TASK REQUIREMENTS:
(1) According to the forum thread on dumping BIOS from Apple cards, how large are the ROMs on Apple Nvidia cards?
(2) Write out the forum thread on dumping BIOS from Apple cards from "# Dumping bios" to "copied to 0xC0000.".
(3) Extend the forum thread on dumping BIOS from Apple cards, picking up right after its final line.

TEXT SHOWN:
☆ ☆ ☆ ☆ ☆ ☆ ☆

# Dumping bios from Apple cards



## pipomolo42 (Jan 25, 2008)

Hi,

Currently, GPU-Z does not seem to ba able to dump completely the rom of a Apple card...

Does it read it from 0xC0000, or from the card's BAR register ?

Apple Nvidia cards have 128kb roms (64kb for BIOS and 64 kb for EFI), and only the first half is copied to 0xC0000.

To be a bit more precise: the card's romchip contains two contatenated PCI Option Roms, and the Option Rom PCIR structure contains an "indicator" byte which is equal to 0x80 if this is the last Option Rom, and 0x00 otherwise

And Apple ATI cards romchip seems to only contain a EFI Option Rom, and the machine's EFI Firmware contains somethingthat looks like a ATI BIOS Option Rom. So, in this case, what is present in 0xC0000 has absolutely nothing in common with what is in the romchip

It would be really nice if GPU-Z could dump them correctly ... and I'm available if testing is required (as it seems it's a closed source application, there's not much more I can do).


Regards,
Alex


----------



## W1zzard (Jan 25, 2008)

gpu-z reads using the PCI BAR or internal GPU mechanisms, but never using C0000.

what kind of bios dumps do you get with gpuz ?


----------



## pipomolo42 (Jan 25, 2008)

Well, here is the full dump of my card: http://boeglin.org/~alex/7300_orig.rom

With GPU-Z, I only get the first 59904 bytes.

☆ ☆ ☆ ☆ ☆ ☆ ☆

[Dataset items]
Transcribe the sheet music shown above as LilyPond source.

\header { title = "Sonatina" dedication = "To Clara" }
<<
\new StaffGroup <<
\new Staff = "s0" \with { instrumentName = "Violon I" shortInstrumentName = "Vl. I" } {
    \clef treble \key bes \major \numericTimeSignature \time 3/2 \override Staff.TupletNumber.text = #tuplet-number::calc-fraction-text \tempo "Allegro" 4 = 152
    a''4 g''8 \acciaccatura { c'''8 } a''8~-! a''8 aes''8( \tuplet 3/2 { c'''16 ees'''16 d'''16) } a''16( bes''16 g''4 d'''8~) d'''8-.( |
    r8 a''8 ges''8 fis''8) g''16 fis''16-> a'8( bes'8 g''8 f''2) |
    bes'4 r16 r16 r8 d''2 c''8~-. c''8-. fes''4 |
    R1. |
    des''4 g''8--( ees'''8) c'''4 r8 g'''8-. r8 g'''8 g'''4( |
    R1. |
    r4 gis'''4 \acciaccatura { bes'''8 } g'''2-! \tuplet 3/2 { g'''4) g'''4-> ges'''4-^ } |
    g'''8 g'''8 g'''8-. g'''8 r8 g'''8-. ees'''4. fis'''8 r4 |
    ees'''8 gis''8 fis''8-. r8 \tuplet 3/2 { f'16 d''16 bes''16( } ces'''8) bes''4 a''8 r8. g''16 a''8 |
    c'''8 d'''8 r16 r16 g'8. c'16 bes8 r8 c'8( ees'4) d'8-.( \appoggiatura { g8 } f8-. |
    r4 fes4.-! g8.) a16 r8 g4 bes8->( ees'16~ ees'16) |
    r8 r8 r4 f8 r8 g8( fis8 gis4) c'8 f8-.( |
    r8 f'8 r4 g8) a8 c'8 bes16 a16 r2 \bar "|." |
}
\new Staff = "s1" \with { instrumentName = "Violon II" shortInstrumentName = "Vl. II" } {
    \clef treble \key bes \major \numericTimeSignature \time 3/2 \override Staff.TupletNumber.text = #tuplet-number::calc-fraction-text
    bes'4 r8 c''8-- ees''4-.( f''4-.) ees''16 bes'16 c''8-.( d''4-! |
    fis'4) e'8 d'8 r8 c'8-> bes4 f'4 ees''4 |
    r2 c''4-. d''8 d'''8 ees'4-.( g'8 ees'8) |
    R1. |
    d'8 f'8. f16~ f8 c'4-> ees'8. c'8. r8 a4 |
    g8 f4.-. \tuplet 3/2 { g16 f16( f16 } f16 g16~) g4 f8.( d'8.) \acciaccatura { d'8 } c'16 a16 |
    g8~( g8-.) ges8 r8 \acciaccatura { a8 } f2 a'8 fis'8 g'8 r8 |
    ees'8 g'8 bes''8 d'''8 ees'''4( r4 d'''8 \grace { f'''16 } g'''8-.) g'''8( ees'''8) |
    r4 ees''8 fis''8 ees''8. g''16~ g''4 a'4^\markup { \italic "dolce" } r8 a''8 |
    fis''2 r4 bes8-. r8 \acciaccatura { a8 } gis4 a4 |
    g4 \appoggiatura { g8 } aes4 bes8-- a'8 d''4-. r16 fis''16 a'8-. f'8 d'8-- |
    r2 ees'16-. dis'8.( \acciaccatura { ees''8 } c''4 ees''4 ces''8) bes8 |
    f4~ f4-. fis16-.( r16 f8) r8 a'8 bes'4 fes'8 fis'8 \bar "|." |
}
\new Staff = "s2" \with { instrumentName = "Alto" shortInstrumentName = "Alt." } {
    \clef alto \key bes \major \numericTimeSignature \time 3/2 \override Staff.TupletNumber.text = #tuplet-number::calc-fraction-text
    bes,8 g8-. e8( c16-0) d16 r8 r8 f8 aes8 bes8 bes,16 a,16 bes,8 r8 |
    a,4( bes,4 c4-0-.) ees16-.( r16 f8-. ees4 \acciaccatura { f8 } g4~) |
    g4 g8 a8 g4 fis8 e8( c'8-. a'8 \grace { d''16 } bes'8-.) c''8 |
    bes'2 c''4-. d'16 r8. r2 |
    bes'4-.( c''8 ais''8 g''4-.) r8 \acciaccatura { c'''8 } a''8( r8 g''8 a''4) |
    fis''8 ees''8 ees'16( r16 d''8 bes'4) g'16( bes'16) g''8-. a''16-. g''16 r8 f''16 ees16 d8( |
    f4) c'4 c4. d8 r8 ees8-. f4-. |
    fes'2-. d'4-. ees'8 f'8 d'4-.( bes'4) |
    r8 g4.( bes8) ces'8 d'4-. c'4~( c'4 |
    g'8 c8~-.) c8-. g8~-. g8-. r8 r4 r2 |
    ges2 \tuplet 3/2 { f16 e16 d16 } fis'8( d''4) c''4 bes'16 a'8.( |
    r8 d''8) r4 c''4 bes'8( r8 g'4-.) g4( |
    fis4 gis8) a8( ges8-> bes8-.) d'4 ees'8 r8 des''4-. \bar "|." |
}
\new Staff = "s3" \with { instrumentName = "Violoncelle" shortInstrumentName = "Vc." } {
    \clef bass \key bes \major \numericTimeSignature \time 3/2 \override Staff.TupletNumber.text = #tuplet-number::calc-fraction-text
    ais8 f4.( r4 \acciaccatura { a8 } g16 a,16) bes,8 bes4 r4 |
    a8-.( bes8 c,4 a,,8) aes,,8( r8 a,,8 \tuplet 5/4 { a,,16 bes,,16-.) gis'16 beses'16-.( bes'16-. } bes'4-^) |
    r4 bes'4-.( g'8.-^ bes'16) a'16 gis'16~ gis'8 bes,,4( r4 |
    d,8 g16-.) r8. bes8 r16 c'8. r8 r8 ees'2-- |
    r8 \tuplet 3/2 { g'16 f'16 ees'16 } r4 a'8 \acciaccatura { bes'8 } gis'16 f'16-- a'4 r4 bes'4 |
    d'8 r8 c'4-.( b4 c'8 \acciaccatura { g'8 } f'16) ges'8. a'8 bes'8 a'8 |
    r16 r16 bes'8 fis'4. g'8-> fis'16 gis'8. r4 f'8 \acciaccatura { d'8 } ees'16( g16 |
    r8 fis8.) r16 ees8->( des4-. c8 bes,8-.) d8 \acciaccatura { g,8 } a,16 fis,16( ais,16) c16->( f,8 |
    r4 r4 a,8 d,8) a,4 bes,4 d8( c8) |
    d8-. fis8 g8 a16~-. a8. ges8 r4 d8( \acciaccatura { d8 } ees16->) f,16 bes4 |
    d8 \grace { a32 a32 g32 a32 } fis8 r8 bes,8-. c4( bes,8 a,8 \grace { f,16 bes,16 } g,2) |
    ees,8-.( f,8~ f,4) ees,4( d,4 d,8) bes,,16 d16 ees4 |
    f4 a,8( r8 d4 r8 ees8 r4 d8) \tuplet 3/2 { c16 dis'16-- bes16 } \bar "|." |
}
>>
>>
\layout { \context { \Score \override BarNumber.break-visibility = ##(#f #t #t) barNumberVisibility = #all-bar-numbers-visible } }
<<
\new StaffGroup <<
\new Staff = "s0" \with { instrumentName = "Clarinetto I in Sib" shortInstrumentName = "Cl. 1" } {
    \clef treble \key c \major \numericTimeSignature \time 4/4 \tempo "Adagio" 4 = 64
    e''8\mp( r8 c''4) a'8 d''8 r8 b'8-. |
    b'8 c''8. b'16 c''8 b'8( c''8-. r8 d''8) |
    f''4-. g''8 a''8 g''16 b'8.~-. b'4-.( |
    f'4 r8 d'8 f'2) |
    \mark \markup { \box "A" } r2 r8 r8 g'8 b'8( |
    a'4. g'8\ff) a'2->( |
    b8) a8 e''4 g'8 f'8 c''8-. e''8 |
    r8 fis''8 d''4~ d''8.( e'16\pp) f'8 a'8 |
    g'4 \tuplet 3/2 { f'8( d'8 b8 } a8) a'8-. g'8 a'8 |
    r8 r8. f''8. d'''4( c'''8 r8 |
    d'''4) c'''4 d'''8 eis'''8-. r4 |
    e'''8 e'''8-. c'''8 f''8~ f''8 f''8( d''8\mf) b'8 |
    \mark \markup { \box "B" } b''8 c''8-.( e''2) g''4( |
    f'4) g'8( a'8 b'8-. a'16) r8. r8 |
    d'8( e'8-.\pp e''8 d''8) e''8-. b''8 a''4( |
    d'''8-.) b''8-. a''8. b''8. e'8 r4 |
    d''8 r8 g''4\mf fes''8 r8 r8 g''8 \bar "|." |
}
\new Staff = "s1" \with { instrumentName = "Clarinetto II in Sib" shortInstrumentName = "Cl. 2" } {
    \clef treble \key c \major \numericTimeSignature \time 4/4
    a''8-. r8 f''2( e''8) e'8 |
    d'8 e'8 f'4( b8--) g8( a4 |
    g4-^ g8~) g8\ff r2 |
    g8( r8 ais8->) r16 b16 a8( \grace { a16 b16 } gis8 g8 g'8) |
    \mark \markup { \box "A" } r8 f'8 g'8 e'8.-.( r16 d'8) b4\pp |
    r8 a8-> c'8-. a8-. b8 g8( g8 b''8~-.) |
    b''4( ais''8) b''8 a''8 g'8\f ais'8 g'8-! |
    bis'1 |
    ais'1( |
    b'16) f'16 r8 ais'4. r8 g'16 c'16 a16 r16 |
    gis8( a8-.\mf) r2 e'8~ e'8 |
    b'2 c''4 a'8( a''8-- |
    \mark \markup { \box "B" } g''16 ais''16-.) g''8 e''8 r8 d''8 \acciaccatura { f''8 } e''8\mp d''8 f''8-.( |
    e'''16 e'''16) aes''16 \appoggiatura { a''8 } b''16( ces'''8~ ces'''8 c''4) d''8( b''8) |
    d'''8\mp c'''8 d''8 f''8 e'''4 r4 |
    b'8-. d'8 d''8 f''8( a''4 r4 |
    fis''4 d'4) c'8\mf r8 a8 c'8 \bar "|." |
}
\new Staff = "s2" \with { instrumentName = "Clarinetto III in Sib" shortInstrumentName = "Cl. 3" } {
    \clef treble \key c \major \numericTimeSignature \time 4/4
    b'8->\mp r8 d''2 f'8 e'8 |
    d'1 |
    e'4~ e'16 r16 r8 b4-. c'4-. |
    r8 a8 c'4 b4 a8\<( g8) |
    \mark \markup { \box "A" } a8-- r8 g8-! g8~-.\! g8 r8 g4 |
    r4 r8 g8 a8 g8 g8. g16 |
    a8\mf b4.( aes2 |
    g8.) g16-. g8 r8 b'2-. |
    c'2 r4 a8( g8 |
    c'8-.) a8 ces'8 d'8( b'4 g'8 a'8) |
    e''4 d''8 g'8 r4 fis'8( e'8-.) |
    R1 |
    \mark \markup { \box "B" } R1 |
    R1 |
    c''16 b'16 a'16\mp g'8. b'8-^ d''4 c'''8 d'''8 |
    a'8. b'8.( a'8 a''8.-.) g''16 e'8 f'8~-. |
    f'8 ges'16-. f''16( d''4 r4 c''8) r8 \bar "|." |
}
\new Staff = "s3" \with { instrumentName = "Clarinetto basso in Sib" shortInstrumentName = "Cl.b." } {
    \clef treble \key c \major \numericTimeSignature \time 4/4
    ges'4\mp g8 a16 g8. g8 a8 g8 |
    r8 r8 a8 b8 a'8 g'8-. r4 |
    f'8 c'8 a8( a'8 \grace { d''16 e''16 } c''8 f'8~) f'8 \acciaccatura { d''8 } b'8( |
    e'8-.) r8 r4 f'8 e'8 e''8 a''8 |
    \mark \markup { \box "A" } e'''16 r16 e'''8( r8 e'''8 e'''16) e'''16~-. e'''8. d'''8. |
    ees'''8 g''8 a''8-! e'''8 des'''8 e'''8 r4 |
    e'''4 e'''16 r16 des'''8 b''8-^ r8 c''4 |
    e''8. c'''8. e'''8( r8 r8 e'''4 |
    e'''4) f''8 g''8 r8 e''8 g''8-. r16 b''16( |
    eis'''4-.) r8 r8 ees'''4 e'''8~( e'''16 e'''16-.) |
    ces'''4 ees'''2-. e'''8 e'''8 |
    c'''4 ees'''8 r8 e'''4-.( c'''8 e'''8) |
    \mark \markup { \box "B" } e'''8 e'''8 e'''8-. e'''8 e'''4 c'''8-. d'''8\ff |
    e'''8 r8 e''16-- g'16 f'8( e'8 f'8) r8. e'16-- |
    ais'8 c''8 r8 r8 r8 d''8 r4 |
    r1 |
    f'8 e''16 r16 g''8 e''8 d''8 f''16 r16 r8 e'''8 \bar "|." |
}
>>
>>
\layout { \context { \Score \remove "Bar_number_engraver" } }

☆ ☆ ☆ ☆ ☆ ☆ ☆

RESPONSES TO THE EXERCISE:
(1) They are 128 KB: 64 KB for the BIOS and 64 KB for EFI.

(2)
# Dumping bios from Apple cards



## pipomolo42 (Jan 25, 2008)

Hi,

Currently, GPU-Z does not seem to ba able to dump completely the rom of a Apple card...

Does it read it from 0xC0000, or from the card's BAR register ?

Apple Nvidia cards have 128kb roms (64kb for BIOS and 64 kb for EFI), and only the first half is copied to 0xC0000.

(3)
At offset 0x18 of the Option Rom, you have a word pointer to the PCIR structure, and at byte 0x15 of this structure, you have the "last rom indicator" byte.


----------



## pipomolo42 (Feb 12, 2008)

Hello,

It seems the issue is still there in GPU-Z 0.1.6.

Is there anything I can do ?


----------



## pipomolo42 (Mar 5, 2008)

Sorry to insist  I just tried 0.1.7 with the same result. Also, even if only Apple cards use that kind of "multi part" roms now, it might become much more common soon, as EFI is supposed to replace bios in the next few years (or at least, that's what EFI vendors are claiming)...


----------



## Solaris17 (Mar 5, 2008)

youll prob get your answer but w1zz is at cbit and will offline for a couple of days


----------



## Bundy (Mar 5, 2008)

Solaris17 said:


> youll prob get your answer but w1zz is at cbit and will offline for a couple of days



Lets buy Wizz a crackberry so he can respond 24/7


----------



## Solaris17 (Mar 5, 2008)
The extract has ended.